Kamis, 19 Maret 2015

REFERENCES



A.    Pendahuluan
Saat kita membaca sebuah buku, pasti akan menemukan yang namanya referensi. Tapi kalau misalkan kita tidak menemukannya, tentu buku tersebut patut dipertanyakan terlebih dahulu. Bisa jadi, jika di dalam buku tersebut tidak ada referensi, kita sebagai pembaca akan mudah tertipu. Oleh sebab itu, menjadi penting bagi kita untuk mengetahui lebih lanjut tentang apa referensi itu.
Sebelum kita memahami apa itu referensi, ada baiknya kita mengkaji tentang tata cara penulisan referensi dalam sebuah karya, baik itu ilmiah asli maupun populer.
Biasanya, di kalangan penulis pemula (mendapat tugas dari dosen) dalam menulis karya ilmiah sering mengabaikan referensi. Malah kebanyakan dari hasil copy paste, anehnya mereka senang sekali lantaran dapat menyelesaikan tugas dengan cara cepat, praktis dan tidak memusingkan. Padahal, dalam penulisan karya ilmiah penulisan kutipan sangatlah penting, karena hal itu akan berimbas kepada pembacanya. Selain itu, penulisan referensi juga akan menjadi salah satu penilaian dari isi karya ilmiah itu sendiri.

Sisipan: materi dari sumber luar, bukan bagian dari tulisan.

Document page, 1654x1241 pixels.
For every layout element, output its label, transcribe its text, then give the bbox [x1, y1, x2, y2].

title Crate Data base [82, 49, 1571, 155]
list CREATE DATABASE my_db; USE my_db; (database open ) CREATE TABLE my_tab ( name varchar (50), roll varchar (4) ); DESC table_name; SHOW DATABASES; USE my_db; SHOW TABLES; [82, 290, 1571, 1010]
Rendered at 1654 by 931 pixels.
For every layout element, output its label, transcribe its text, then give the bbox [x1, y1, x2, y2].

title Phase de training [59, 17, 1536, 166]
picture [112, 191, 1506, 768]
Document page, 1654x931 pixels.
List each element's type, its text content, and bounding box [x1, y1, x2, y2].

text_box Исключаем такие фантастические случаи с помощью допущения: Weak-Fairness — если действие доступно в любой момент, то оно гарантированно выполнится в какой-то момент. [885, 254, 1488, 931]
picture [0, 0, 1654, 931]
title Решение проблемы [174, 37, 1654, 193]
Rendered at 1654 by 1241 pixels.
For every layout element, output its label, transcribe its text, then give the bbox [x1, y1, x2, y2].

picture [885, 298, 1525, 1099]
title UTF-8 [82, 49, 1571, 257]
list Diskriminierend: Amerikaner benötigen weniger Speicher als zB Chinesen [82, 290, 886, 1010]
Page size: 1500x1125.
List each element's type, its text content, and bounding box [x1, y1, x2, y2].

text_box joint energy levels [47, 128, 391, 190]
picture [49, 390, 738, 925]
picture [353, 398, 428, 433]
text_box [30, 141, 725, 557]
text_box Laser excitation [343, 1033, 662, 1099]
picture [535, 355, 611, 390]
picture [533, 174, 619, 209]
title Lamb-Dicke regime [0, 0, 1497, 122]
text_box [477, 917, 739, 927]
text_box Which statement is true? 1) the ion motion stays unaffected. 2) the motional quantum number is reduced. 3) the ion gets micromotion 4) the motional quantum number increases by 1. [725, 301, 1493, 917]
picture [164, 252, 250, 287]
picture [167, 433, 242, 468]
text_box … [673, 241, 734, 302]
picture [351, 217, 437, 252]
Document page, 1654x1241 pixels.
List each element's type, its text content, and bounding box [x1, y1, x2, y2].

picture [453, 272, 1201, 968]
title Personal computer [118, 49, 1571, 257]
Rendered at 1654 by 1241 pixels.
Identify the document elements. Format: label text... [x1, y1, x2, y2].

B.     Pengertian Referensi
Kata referensi berasal dari Inggris, yaitu reference yang merupakan kata kerja to refer yang artinya menunjukkan kepada. Referensi adalah sesuatu yang dapat memberikan keterangan topik perkataan, tempat, peristiwa,  data statistika, pedoman, alamat, nama orang, riwayat orang-orang terkenal. Pelayanan referensi adalah pelayanan dalam menggunakan buku-buku referensi.[1] Simpelnya, referensi itu adalah sumber acuan (rujukan/petunjuk).
Lantas bagaimana dengan cara penulisan referensi atau kutipan?
Dalam hal ini, referensi/kutipan dapat dibagi menjadi dua. Pertama berisi tentang kutipan langsung, kedua berupa kutipan tidak langsung. Sebagai penulis, tentu mempunyai kebebasan dalam menyajikan kutipan. Namun, sebaiknya kita tidak mengutip secara langsung walaupun sumbernya jelas, melainkan (disarankan) untuk tidak mengutip secara langsung. Mengapa? Karena di situlah letak tulisan yang berbobot, berkualitas dan tidak seenaknya memakai pendapat orang lain. Untuk itu, jadikan referensi itu sebagai alat pembedah atau meringkas kesimpulan dari ide yang kita kutip.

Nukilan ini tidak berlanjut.